Data shown
━━━━━━━━━━
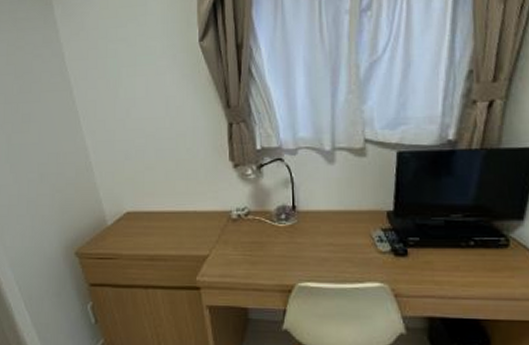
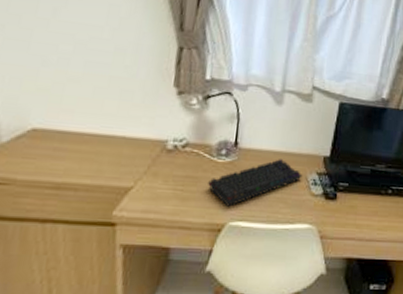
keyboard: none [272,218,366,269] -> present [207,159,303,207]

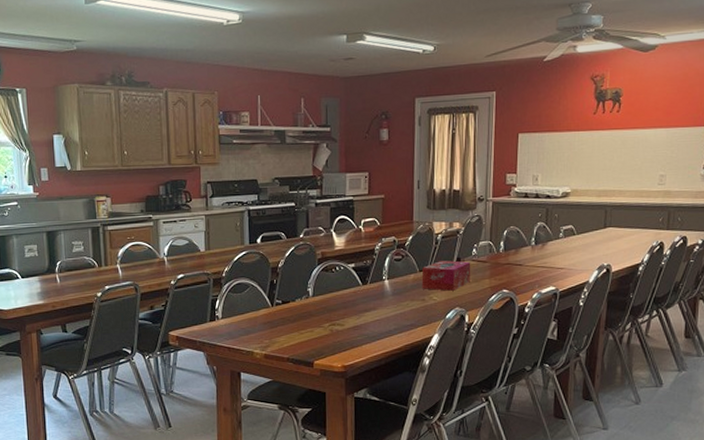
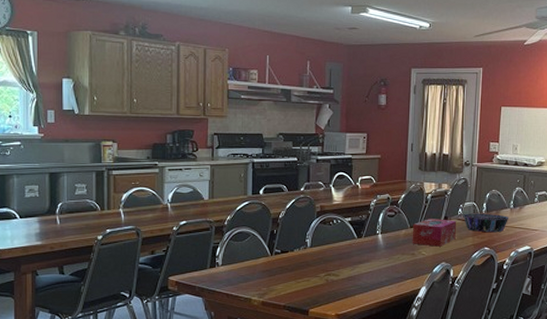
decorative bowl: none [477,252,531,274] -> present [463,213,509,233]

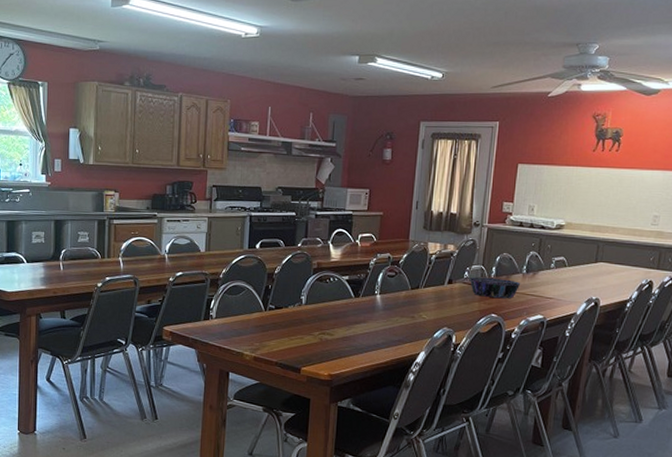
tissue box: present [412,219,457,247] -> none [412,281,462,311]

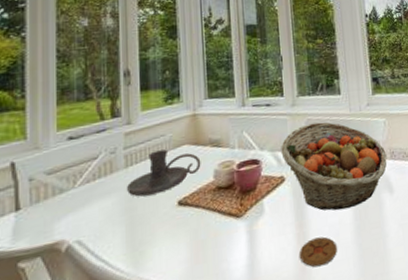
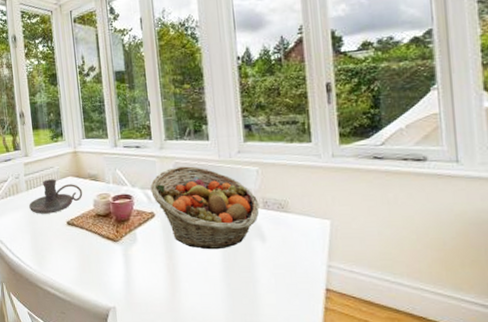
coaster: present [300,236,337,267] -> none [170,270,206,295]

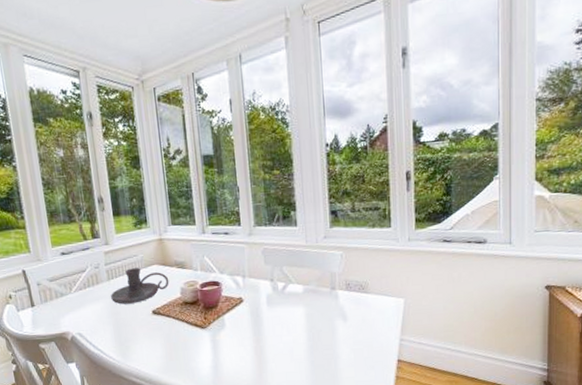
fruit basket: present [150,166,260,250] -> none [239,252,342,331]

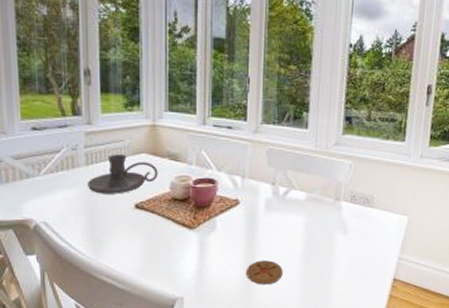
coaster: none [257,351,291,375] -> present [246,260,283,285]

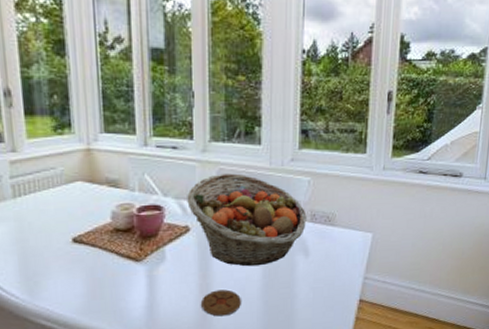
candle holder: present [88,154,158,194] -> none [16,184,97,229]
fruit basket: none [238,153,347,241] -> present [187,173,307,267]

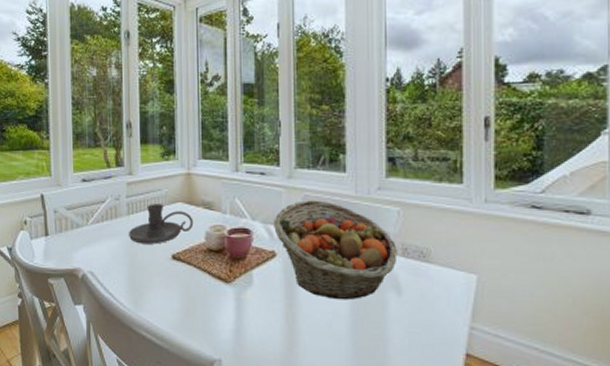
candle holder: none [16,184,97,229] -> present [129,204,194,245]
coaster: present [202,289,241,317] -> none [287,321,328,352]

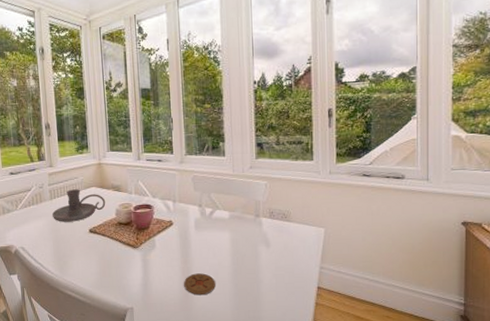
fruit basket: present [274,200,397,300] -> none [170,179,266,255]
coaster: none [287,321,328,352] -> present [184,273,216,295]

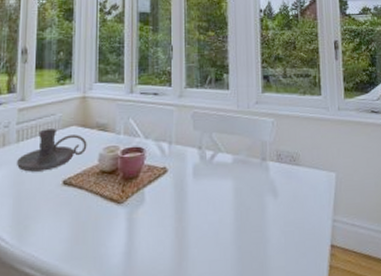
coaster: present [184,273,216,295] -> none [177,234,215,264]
━━━━━━━━━━
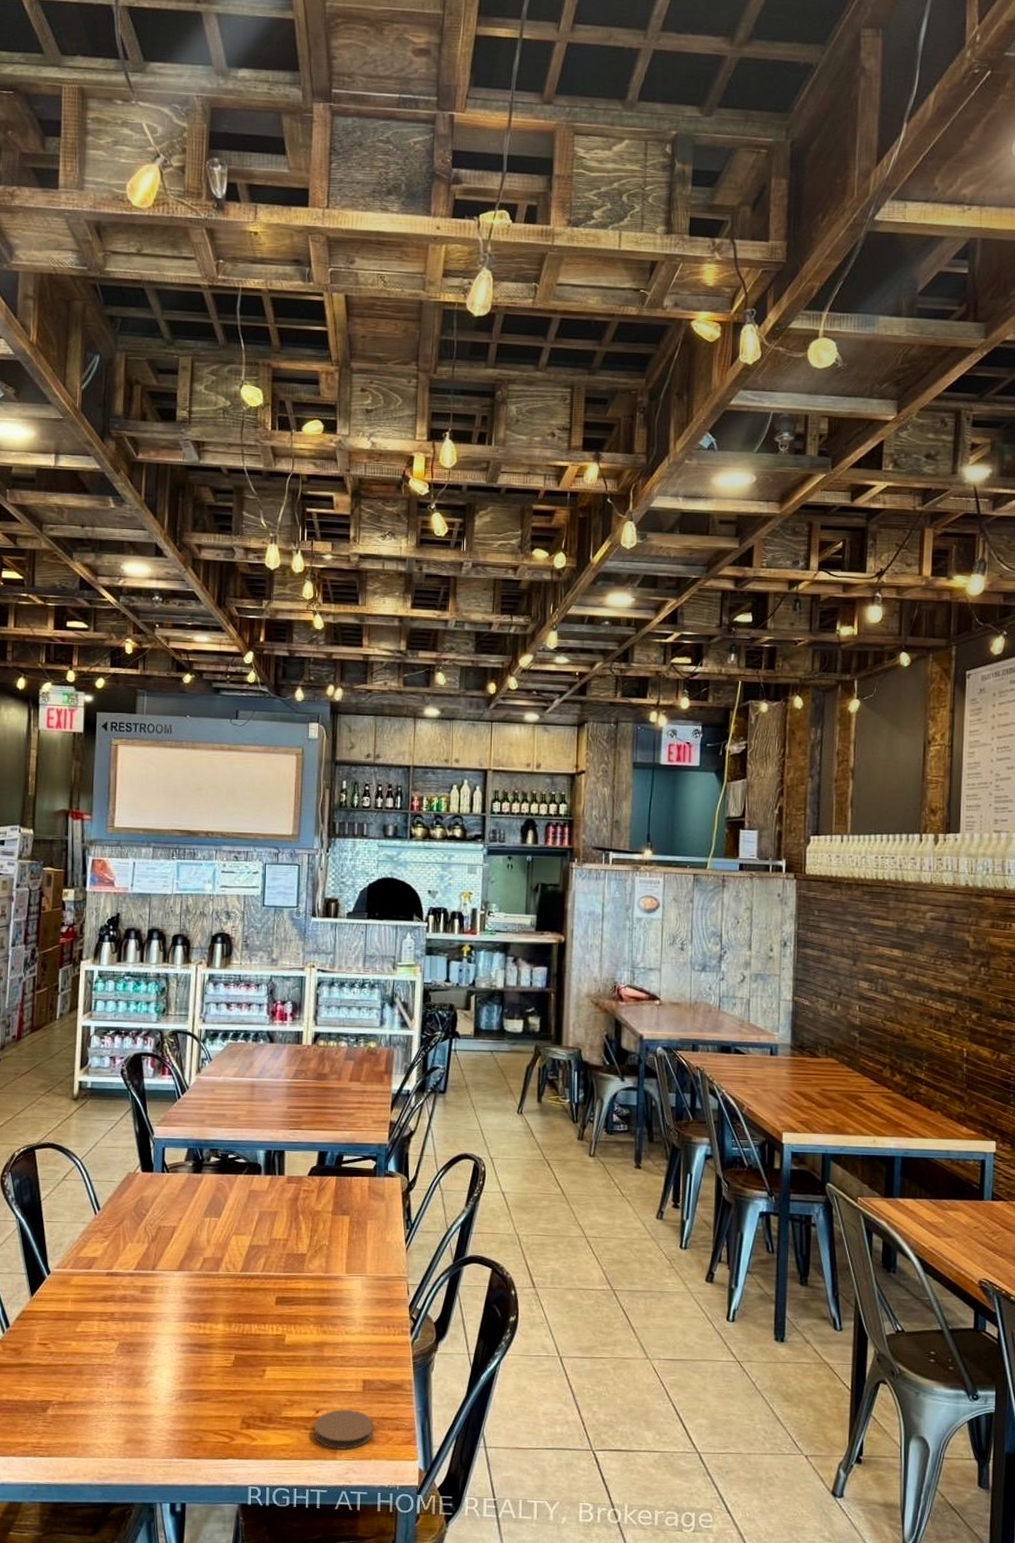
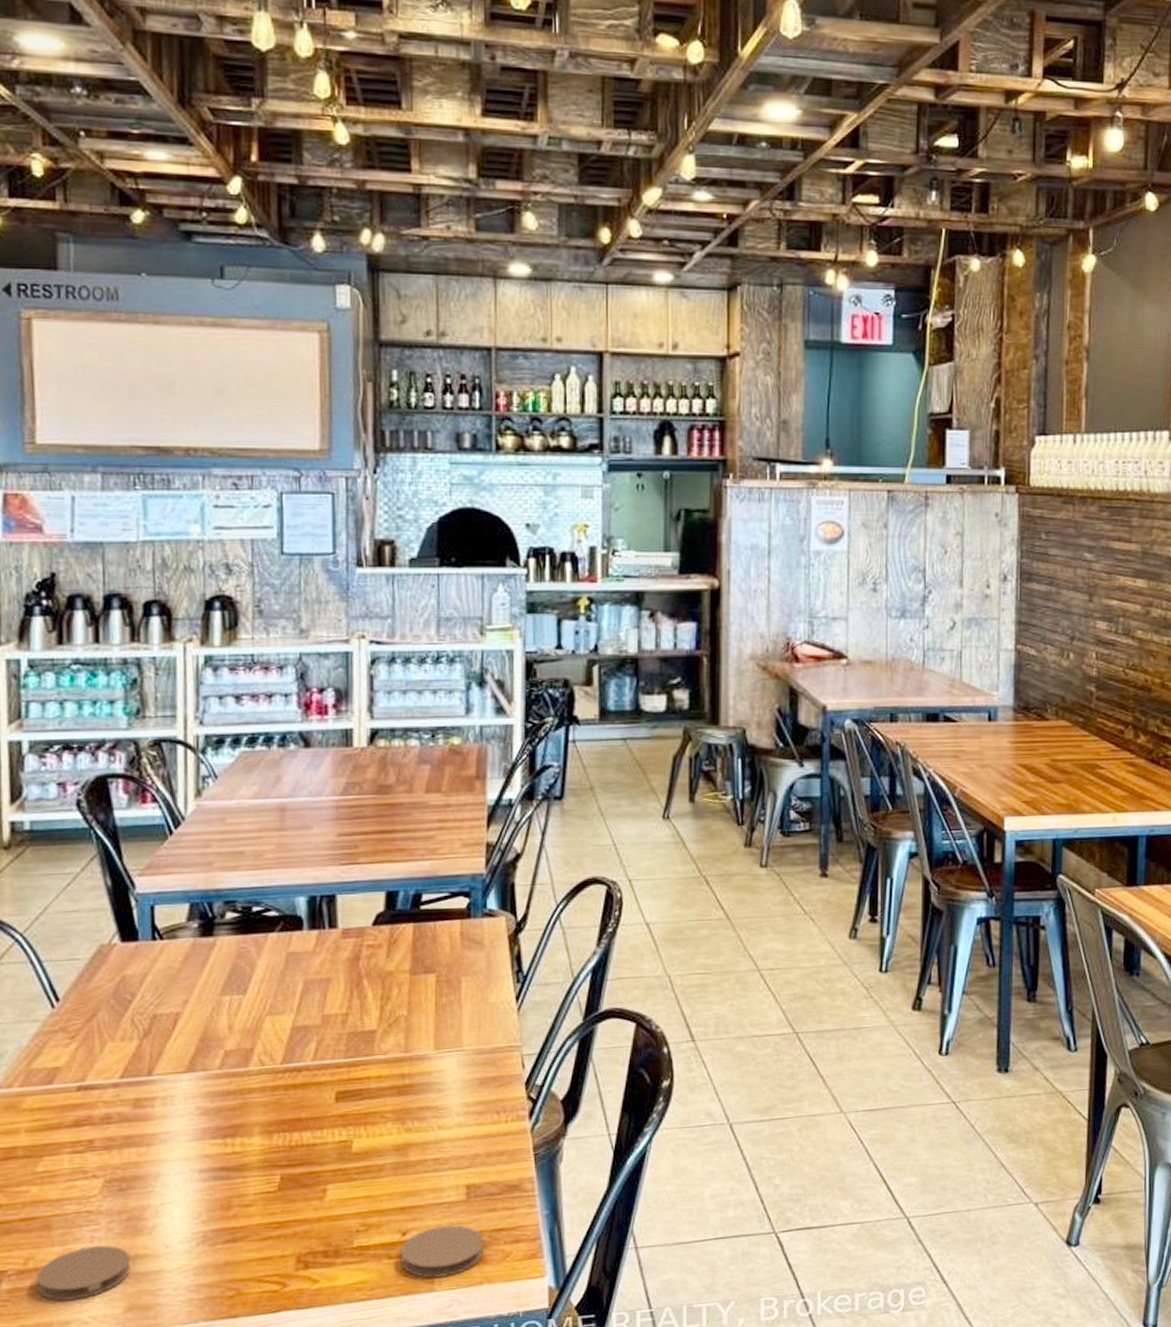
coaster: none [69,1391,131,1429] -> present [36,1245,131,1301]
━━━━━━━━━━
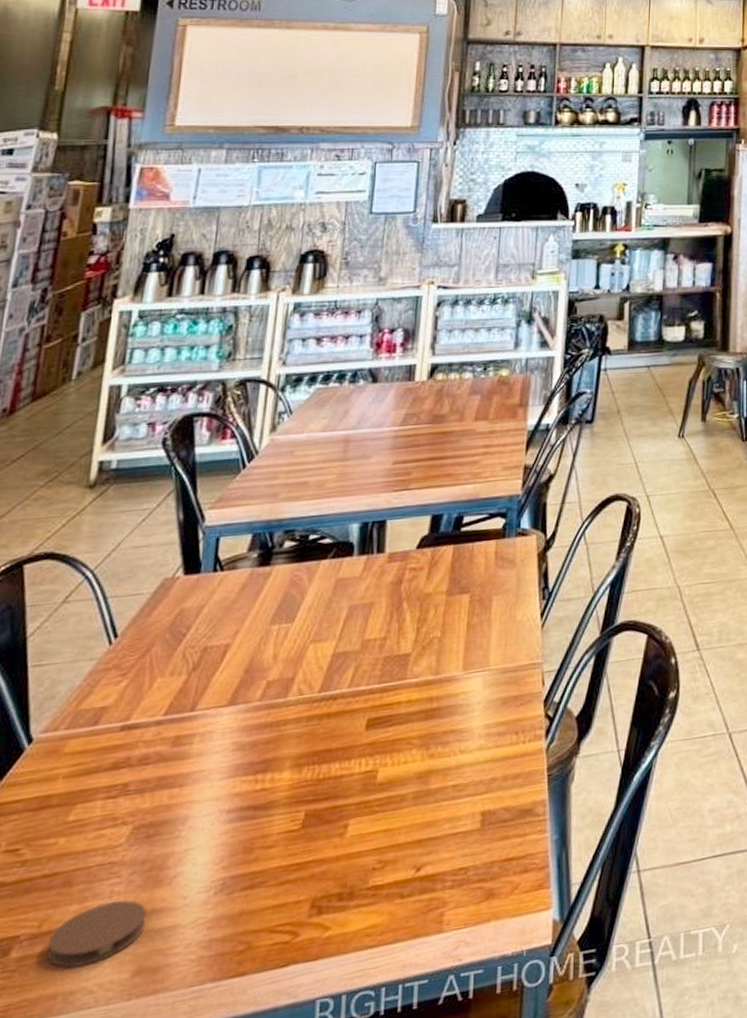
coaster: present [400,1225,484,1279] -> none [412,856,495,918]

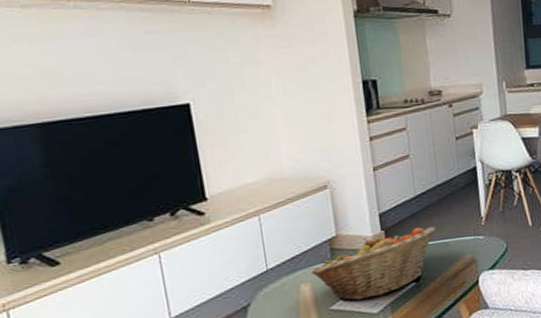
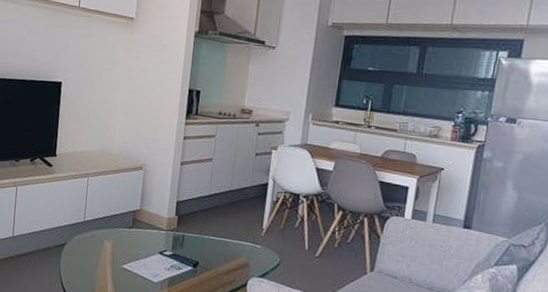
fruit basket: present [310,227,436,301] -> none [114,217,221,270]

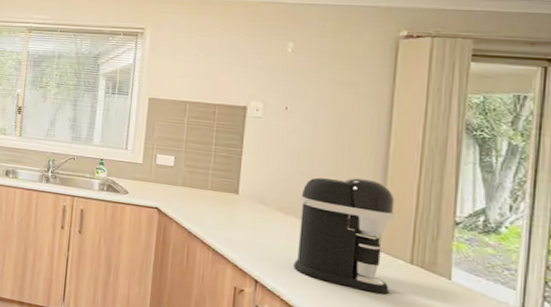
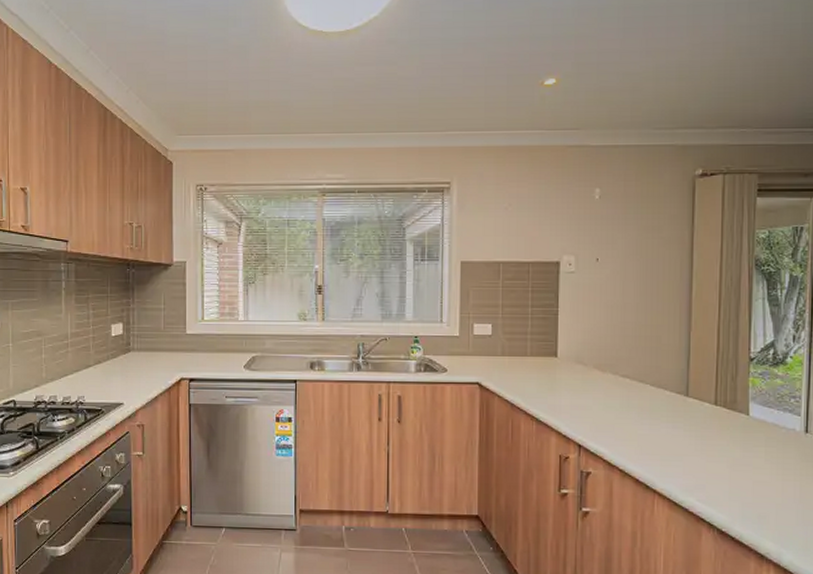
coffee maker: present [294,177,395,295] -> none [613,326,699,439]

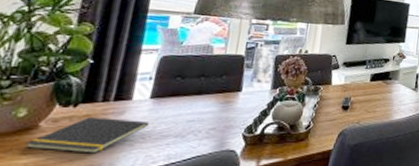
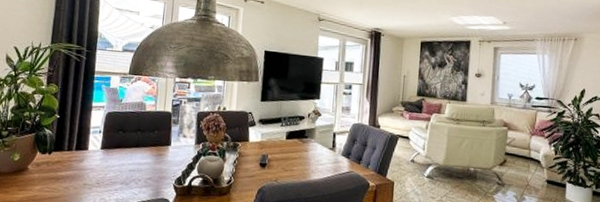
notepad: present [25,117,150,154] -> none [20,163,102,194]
━━━━━━━━━━
Activity
A word-for-word reproduction is needed of the lines above from the line containing "coaster: none [287,321,328,352]" through the line containing "coaster: present [184,273,216,295]", with both ends kept and no pictures.

Solution to this exercise
coaster: none [287,321,328,352] -> present [184,273,216,295]

coaster: present [184,273,216,295] -> none [177,234,215,264]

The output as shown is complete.